» Exercise instructions: Consider the entries given below. Count the lines that include "броя" and give only the count.

*** Opening Dataset ***

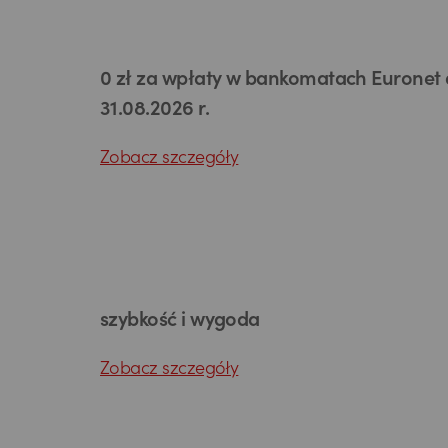
0 zł za wpłaty w bankomatach Euronet
31.08.2026 r.
Zobacz szczegóły
szybkość i wygoda
Zobacz szczegóły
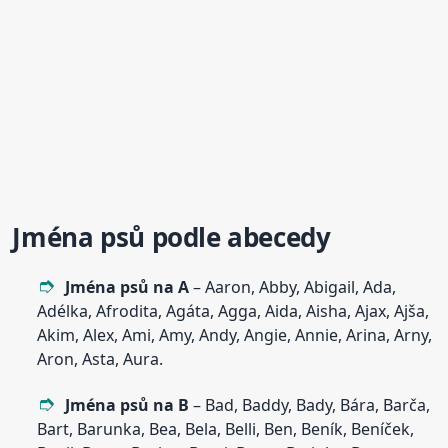
Jména psů podle abecedy
Jména psů na A
– Aaron, Abby, Abigail, Ada,
Adélka, Afrodita, Agáta, Agga, Aida, Aisha, Ajax, Ajša,
Akim, Alex, Ami, Amy, Andy, Angie, Annie, Arina, Arny,
Aron, Asta, Aura.
Jména psů na B
– Bad, Baddy, Bady, Bára, Barča,
Bart, Barunka, Bea, Bela, Belli, Ben, Beník, Beníček,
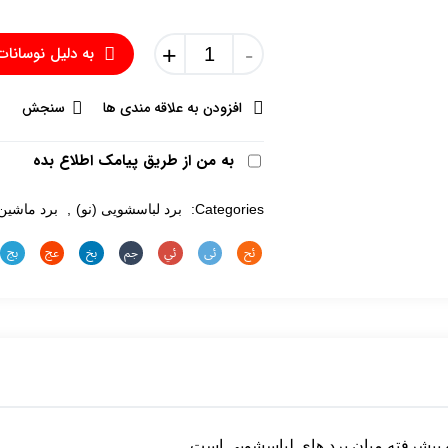
+
-
به دلیل نوسانات
افزودن به علاقه مندی ها
سنجش
به من از طریق پیامک اطلاع بده
Categories:
برد لباسشویی (نو)
,
برد ماشین
و پیشرفته میان برد های لباسشویی است.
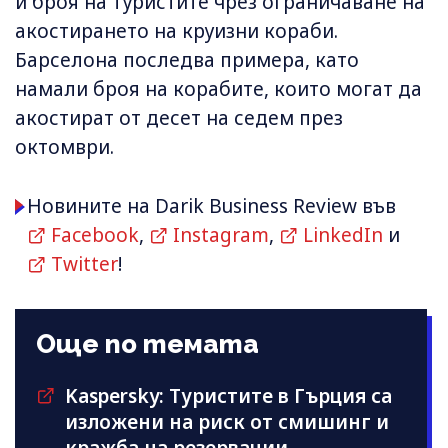
и броя на туристите чрез ограничаване на
акостирането на круизни кораби.
Барселона последва примера, като
намали броя на корабите, които могат да
акостират от десет на седем през
октомври.
Новините на Darik Business Review във
Facebook
,
Instagram
,
LinkedIn
и
Twitter
!
Още по темата
Kaspersky: Туристите в Гърция са
изложени на риск от смишинг и
кражба на резервации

*** Closing Dataset ***

» Task solution: 2